A cifra, classificada pelas autoridades como um “novo marco”, inclui aproximadamente 400.000 deportações realizadas por agentes de imigração e cerca de 1,6 milhões de saídas voluntárias, segundo estimativas do próprio DHS.

Os números não mentem: 2 milhões de migrantes ilegais saíram do país em apenas 250 dias, assegurou a secretária adjunta Tricia McLaughlin, que atribuiu os resultados à política migratória do presidente Donald Trump e à “mão firme” de sua secretária de Segurança Nacional, Kristi Noem.

No entanto, o número gerou ceticismo entre analistas e defensores dos direitos humanos, que alertam sobre a falta de transparência na metodologia utilizada para calcular os supostos processos de autodeportação.

Também não foram oferecidos dados detalhados sobre nacionalidades nem condições de saída.
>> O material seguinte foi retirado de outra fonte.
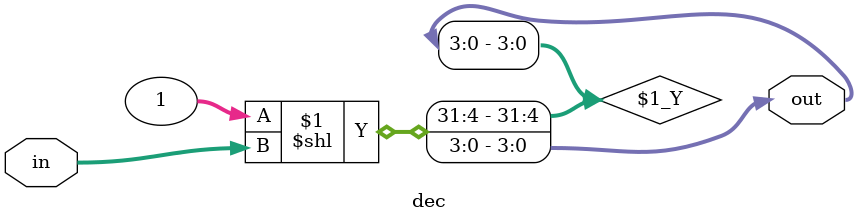
<source format=sv>
module dec(in, out);
    parameter n = 2; 
    parameter m = 4; 
    input [n-1:0] in; 
    output [m-1:0] out; 
    assign out = 1 << in;
endmodule : dec
</source>
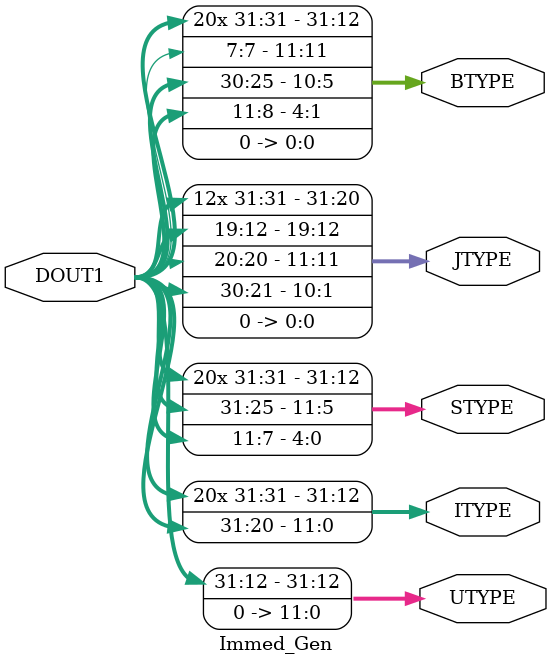
<source format=sv>
`timescale 1ns / 1ps

module Immed_Gen(
    input[31:0] DOUT1, 
    output logic [31:0] UTYPE, ITYPE, STYPE, JTYPE, BTYPE
    );
    
   assign ITYPE = {{21{DOUT1[31]}}, DOUT1[30:25], DOUT1[24:21], DOUT1[20]};
   assign STYPE = {{21{DOUT1[31]}}, DOUT1[30:25], DOUT1[11:8], DOUT1[7]};
   assign BTYPE = {{20{DOUT1[31]}},DOUT1[7],DOUT1[30:25],DOUT1[11:8],1'b0};
   assign UTYPE = {DOUT1[31],DOUT1[30:20],DOUT1[19:12],12'b0};
   assign JTYPE = {{12{DOUT1[31]}},DOUT1[19:12],DOUT1[20],DOUT1[30:25],DOUT1[24:21],1'b0};
          
endmodule

</source>
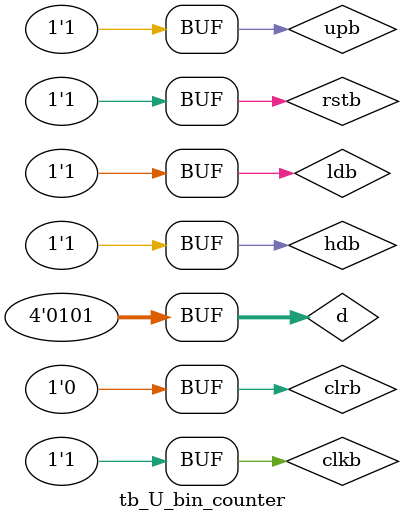
<source format=v>
module		U_bin_counter (q, pn, rstb, clkb, clrb, ldb, hdb, upb, d);

output	[3:0]	q;
output		pn;
input		rstb, clkb, clrb, ldb, hdb, upb;
input	[3:0]	d;

reg	[3:0]	q_reg, q_next;

always@(negedge clkb or negedge rstb)
    begin
	if(!rstb) // (rstb==0)
	    q_reg <= 0;
	else
	    q_reg <= q_next;
    end

always@*
    begin
	q_next = q_reg;
	if (!clrb)
	    q_next = 0;
	else if(!ldb)
	    q_next = d;
	else if(!hdb)
	    q_next = q_reg;
	else if(!upb)
	    q_next = q_reg + 1;
	else //upb == 0
	    q_next = q_reg - 1;
    end

assign	q = q_reg;
assign	pn = (q_reg == 4'd2 || q_reg == 4'd3 || q_reg == 4'd5 || q_reg == 4'd7 || q_reg == 4'd11 || q_reg == 4'd13) ? 1 : 0; 
// case statement is also OK instead of assign statement

endmodule




module		tb_U_bin_counter;

reg		rstb, clkb;
reg		clrb, ldb, hdb, upb;
reg	[3:0]	d;
wire	[3:0]	q;
wire		pn;

U_bin_counter	UUT (q, pn, rstb, clkb, clrb, ldb, hdb, upb, d);

always  // Clock generation
    begin
        #0	clkb = 0;
        #10	clkb = 1;
        #10	;
    end

initial
    begin
	#0	rstb = 1; clrb = 1; ldb = 1; hdb = 1; upb = 1; d = 4'd5;	// initial state
	#5	rstb = 0; clrb = 1; ldb = 1; hdb = 1; upb = 1; d = 4'd5;	// testing rstb (reset)
	#5	rstb = 1; clrb = 1; ldb = 0; hdb = 1; upb = 1; d = 4'd5;	// testing ldb  (load)
	#20	rstb = 1; clrb = 1; ldb = 1; hdb = 0; upb = 1; d = 4'd5;	// testing hdb  (hold)
	#20	rstb = 1; clrb = 1; ldb = 1; hdb = 1; upb = 1; d = 4'd5;	// testing upb  (count down)
	#20	rstb = 1; clrb = 1; ldb = 1; hdb = 1; upb = 0; d = 4'd5;	// testing upb  (count up)
	#200	rstb = 1; clrb = 0; ldb = 1; hdb = 1; upb = 1; d = 4'd5;	// testing clrb (clear)
    end

endmodule

</source>
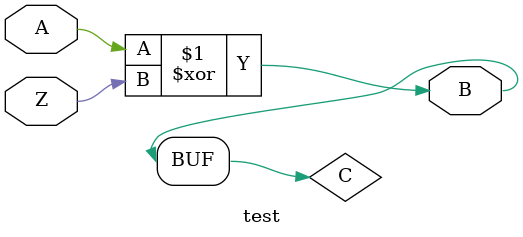
<source format=v>
`timescale 1ns / 1ns


module test(
    input A,
    input Z,
    output B
    );
    wire C = A ^ Z;
    assign B = C;
endmodule

</source>
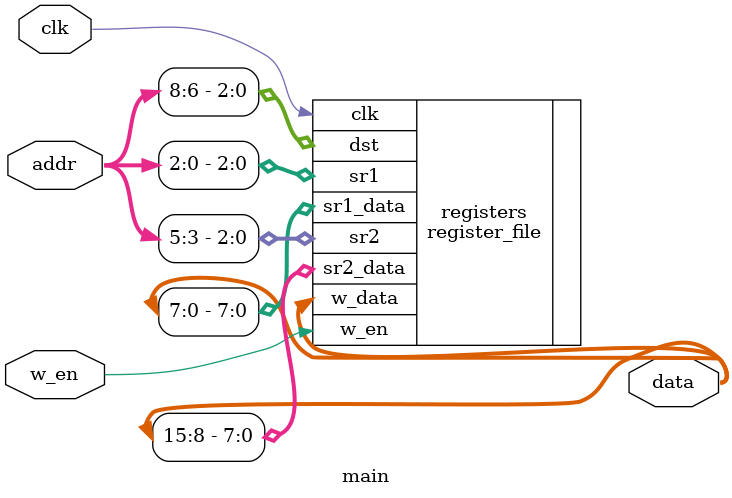
<source format=v>

module main(
    input clk,
    input [15:0] addr,
    input w_en,
    output [15:0] data
);
    //wire [15:0] w_data;
    register_file registers(.clk(clk), .w_en(w_en), .sr1(addr[2:0]), .sr2(addr[5:3]), .dst(addr[8:6]), .w_data(data), .sr1_data(data[7:0]), .sr2_data(data[15:8]));
    //memory mem(.clk(clk), .w_en(w_en), .addr(addr), .r_data(data), .w_data(w_data));
endmodule
</source>
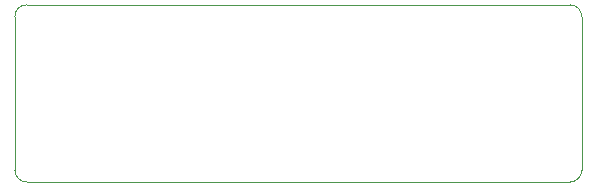
<source format=gm1>
%TF.GenerationSoftware,KiCad,Pcbnew,7.0.2*%
%TF.CreationDate,2024-01-22T16:16:07-06:00*%
%TF.ProjectId,imu-harvester,696d752d-6861-4727-9665-737465722e6b,rev?*%
%TF.SameCoordinates,Original*%
%TF.FileFunction,Profile,NP*%
%FSLAX46Y46*%
G04 Gerber Fmt 4.6, Leading zero omitted, Abs format (unit mm)*
G04 Created by KiCad (PCBNEW 7.0.2) date 2024-01-22 16:16:07*
%MOMM*%
%LPD*%
G01*
G04 APERTURE LIST*
%TA.AperFunction,Profile*%
%ADD10C,0.100000*%
%TD*%
G04 APERTURE END LIST*
D10*
X224000001Y-62499999D02*
X178000001Y-62499999D01*
X178000000Y-47500000D02*
X224000000Y-47500000D01*
X178000000Y-47500000D02*
G75*
G03*
X177000000Y-48500000I0J-1000000D01*
G01*
X225000000Y-48500000D02*
G75*
G03*
X224000000Y-47500000I-1000000J0D01*
G01*
X177000000Y-48500000D02*
X177000001Y-61499999D01*
X177000001Y-61499999D02*
G75*
G03*
X178000001Y-62499999I999999J-1D01*
G01*
X225000001Y-61499999D02*
X225000000Y-48500000D01*
X224000001Y-62500001D02*
G75*
G03*
X225000001Y-61499999I-1J1000001D01*
G01*
M02*

</source>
Em paralelo, o DHS assegurou que a Patrulha Fronteiriça não liberou nenhum migrante em território americano durante os últimos quatro meses, no âmbito do que denominam “fechamento de fronteiras” impulsionado desde janeiro pela atual administração.

Uma pesquisa citada pelo DHS e atribuída às Nações Unidas indicaria que as novas políticas têm desencorajado em 97% a migração irregular da América Central para o norte, embora esse dado ainda não tenha sido corroborado por agências independentes.

Desde seu retorno à presidência em janeiro, Trump reforçou o sistema de controle migratório por meio de novas instalações de detenção, maior orçamento para o ICE e a assinatura de mais de 1.000 acordos de colaboração 287(g) com forças policiais locais em 40 estados.

Organizações pró-migrantes alertaram sobre o impacto humano dessas políticas e a possível violação de direitos básicos nos processos de expulsão acelerada.

Também foi questionado o conceito de “autodeportação”, usado pelo DHS para incluir pessoas que, em muitos casos, deixam o país diante de ameaças de detenção ou sem acesso à representação legal.

Até o momento, o DHS não especificou quantos cubanos estariam incluídos nas cifras divulgadas, nem detalhou quantos dos migrantes partiram para terceiros países como parte do novo programa de deportações extraterritoriais.